Everyone at Lake Tahoe is hoping that history—or at least a very specific historical fact—will repeat itself. Tahoe—a 23-mile-long, 12-mile wide, nearly 1,600-foot-deep lake nestled in the Sierra Nevada—regained its lost clarity after most of the surrounding forests were clear cut in the 1800s and erosion was rampant. That’s particularly good news now, considering that Tahoe is again losing its famed clarity.

Alan Heyvaert, a researcher at the University of California, Davis, has taken sediment and algae samples to discover that Tahoe’s clear blue water probably became significantly murkier in the late 19th century after there was considerable logging in the area.
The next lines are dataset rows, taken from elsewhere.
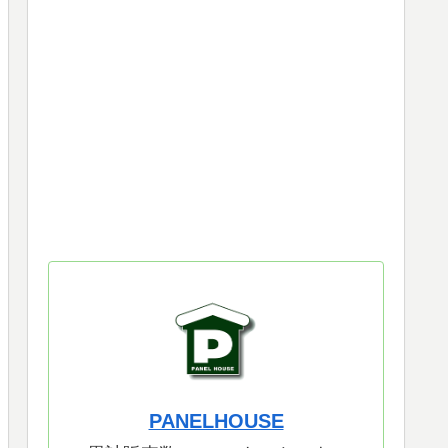
PANELHOUSE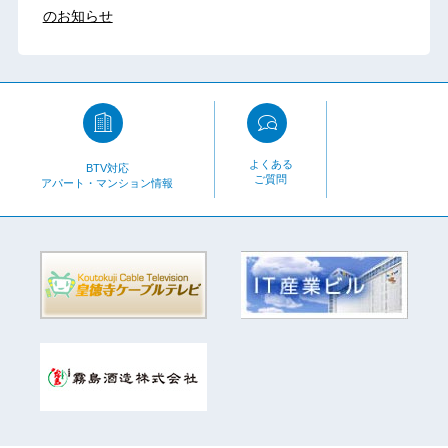
のお知らせ
よくある
BTV対応
ご質問
アパート・マンション情報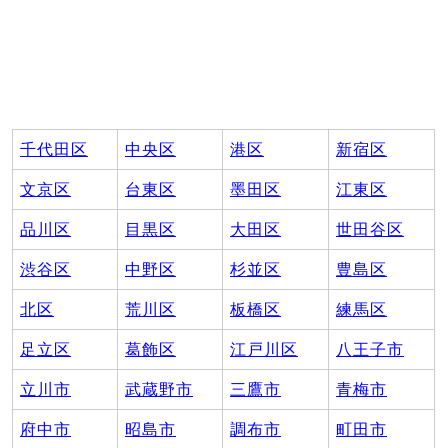
千代田区
中央区
港区
新宿区
文京区
台東区
墨田区
江東区
品川区
目黒区
大田区
世田谷区
渋谷区
中野区
杉並区
豊島区
北区
荒川区
板橋区
練馬区
足立区
葛飾区
江戸川区
八王子市
立川市
武蔵野市
三鷹市
青梅市
府中市
昭島市
調布市
町田市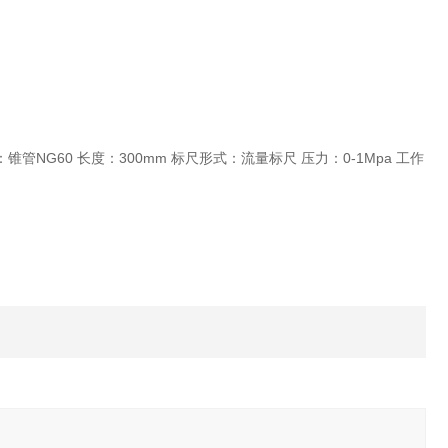
式：锥管NG60 长度：300mm 标尺形式：流量标尺 压力：0-1Mpa 工作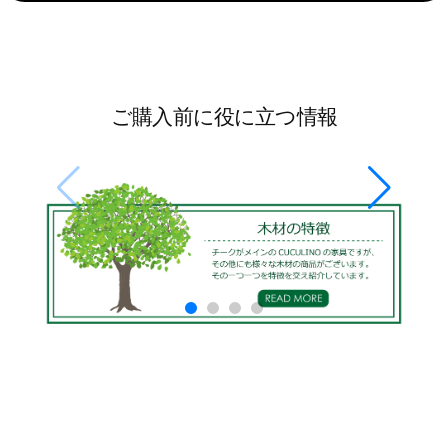
ご購入前に役に立つ情報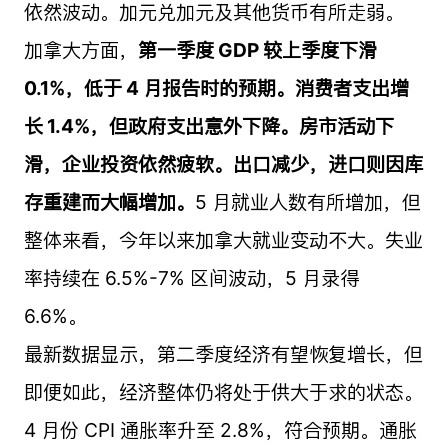
依然波动。加元兑加元及其他货币有所走弱。
加拿大方面，
第一季度 GDP 较上季度下滑
0.1%，低于 4 月报告时的预期。消费者支出增
长 1.4%，但政府支出意外下降。房市活动下
滑，企业投资依然疲软。出口减少，进口则因库
存重建而大幅增加。
5 月就业人数有所增加，但
整体来看，今年以来加拿大就业变动不大。失业
率持续在 6.5%-7% 区间波动，5 月录得
6.6%。
最新数据显示，第二季度经济有望恢复增长，但
即便如此，经济整体仍将处于供大于求的状态。
4 月份 CPI 通胀率升至 2.8%，符合预期。通胀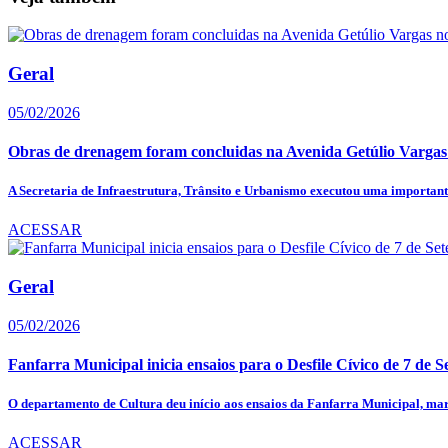
Geral
05/02/2026
Obras de drenagem foram concluidas na Avenida Getúlio Vargas
A Secretaria de Infraestrutura, Trânsito e Urbanismo executou uma importante
ACESSAR
Geral
05/02/2026
Fanfarra Municipal inicia ensaios para o Desfile Cívico de 7 de S
O departamento de Cultura deu início aos ensaios da Fanfarra Municipal, mar
ACESSAR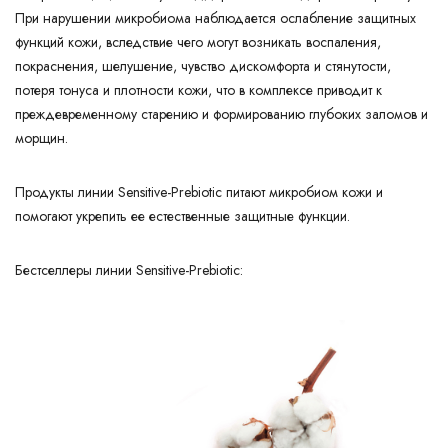
При нарушении микробиома наблюдается ослабление защитных
функций кожи, вследствие чего могут возникать воспаления,
покраснения, шелушение, чувство дискомфорта и стянутости,
потеря тонуса и плотности кожи, что в комплексе приводит к
преждевременному старению и формированию глубоких заломов и
морщин.
Продукты линии Sensitive-Prebiotic питают микробиом кожи и
помогают укрепить ее естественные защитные функции.
Бестселлеры линии Sensitive-Prebiotic:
However, after the turn of the century, when the logging stopped and the impacts were gone, the lake’s clarity returned.

In the 1950s and 1960s, rapid urbanization began in the Tahoe Basin. With roads crisscrossing the area and housing tracts built, Mother Nature could no longer filter out sediment and nutrients from stormwater before it hit the lake. Tahoe’s famed transparency started getting worse by a rate of more than a foot a year, a trend that continues. But unlike the environmental impacts of the 1800s, urbanization isn’t going to stop.

“From a medical perspective, it’s a different set of symptoms,” says Heyvaert. “What we have now can be looked at as a chronic illness, contrary to the period of ill health we had in the 1800s.” The good news from studies about the lake’s past, Heyvaert says, is that the lake can recover relatively quickly if given the opportunity.
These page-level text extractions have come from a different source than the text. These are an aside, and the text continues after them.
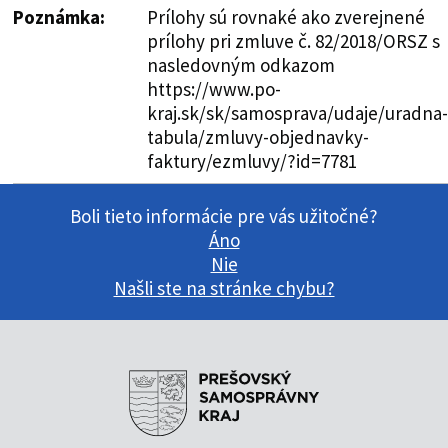
Poznámka:
Prílohy sú rovnaké ako zverejnené
prílohy pri zmluve č. 82/2018/ORSZ s
nasledovným odkazom
https://www.po-
kraj.sk/sk/samosprava/udaje/uradna-
tabula/zmluvy-objednavky-
faktury/ezmluvy/?id=7781
Boli tieto informácie pre vás užitočné?
Áno
Nie
Našli ste na stránke chybu?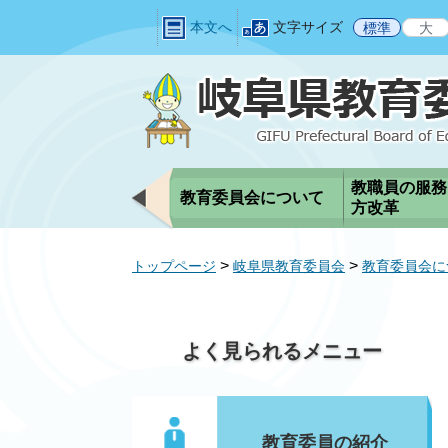
ペ
メ
本文へ
文字サイズ
標準
大
ー
ニ
ジ
ュ
の
ー
先
を
頭
飛
で
ば
す
し
教職員の服務
教育委員会について
。
て
方改革
本
文
>
>
トップページ
岐阜県教育委員会
教育委員会に
へ
よく見られるメニュー
教育委員の紹介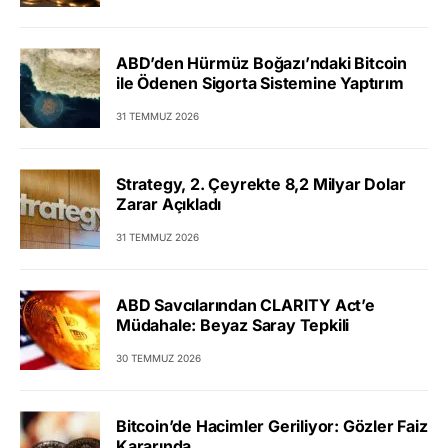
ABD’den Hürmüz Boğazı’ndaki Bitcoin
ile Ödenen Sigorta Sistemine Yaptırım
31 TEMMUZ 2026
Strategy, 2. Çeyrekte 8,2 Milyar Dolar
Zarar Açıkladı
31 TEMMUZ 2026
ABD Savcılarından CLARITY Act’e
Müdahale: Beyaz Saray Tepkili
30 TEMMUZ 2026
Bitcoin’de Hacimler Geriliyor: Gözler Faiz
Kararında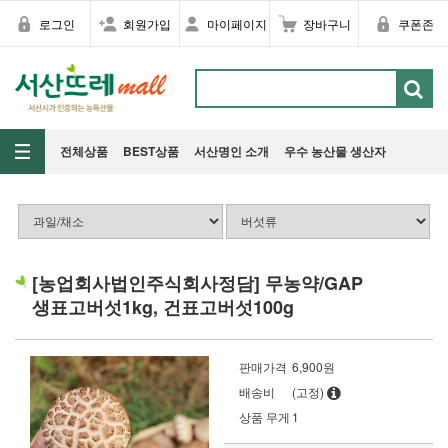
로그인
회원가입
마이페이지
장바구니
쿠폰존
전체상품
BEST상품
서산명인 소개
우수 농산물 생산자
[농업회사법인주식회사정담] 무농약/GAP
생표고버섯1kg, 건표고버섯100g
판매가격
6,900원
배송비
(고정)
상품 무게
1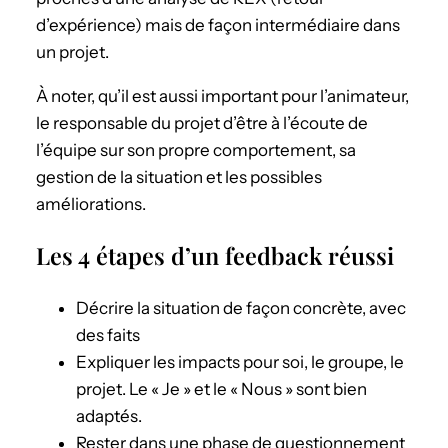
d’expérience) mais de façon intermédiaire dans
un projet.
À noter, qu’il est aussi important pour l’animateur,
le responsable du projet d’être à l’écoute de
l’équipe sur son propre comportement, sa
gestion de la situation et les possibles
améliorations.
Les 4 étapes d’un feedback réussi
Décrire la situation de façon concrète, avec
des faits
Expliquer les impacts pour soi, le groupe, le
projet. Le « Je » et le « Nous » sont bien
adaptés.
Rester dans une phase de questionnement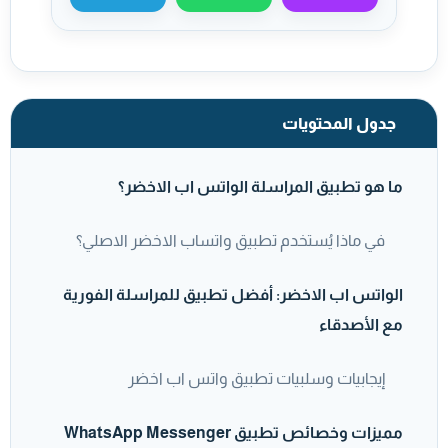
مشاركة عبر ماسنجر
مشاركة عبر واتساب
مشاركة عبر تيليجر
جدول المحتويات
ما هو تطبيق المراسلة الواتس اب الاخضر؟
في ماذا يُستخدم تطبيق واتساب الاخضر الاصلي؟
الواتس اب الاخضر: أفضل تطبيق للمراسلة الفورية
مع الأصدقاء
إيجابيات وسلبيات تطبيق واتس اب اخضر
مميزات وخصائص تطبيق WhatsApp Messenger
Dave Roberts, assistant executive director of the environmental watchdog group the League to Save Lake Tahoe, would like to see history repeated. “It’s really the hope we have in the Tahoe Basin, that the restoration and mitigation being proposed are going to adequately control sediment loading and arrest the decline in clarity,” Roberts says.

Tahoe officials have rallied around a remedy for the endangered lake, known as the Environmental Improvement Program (EIP). The restoration effort has brought focus to lake-saving efforts throughout the Tahoe Basin, which incorporates two states, five counties and about 50,000 residents. The EIP outlines programs that will cost $900 million, with funding divided up between the federal, state and local governments.

“I don’t know of any other place that has put together an environmental improvement plan that clearly identifies the roles for the various levels of government to play, as well as the private sector,” says Pam Drum, spokeswoman for the bistate Tahoe Regional Planning Agency, which developed the EIP. “We can serve as a model for other areas.”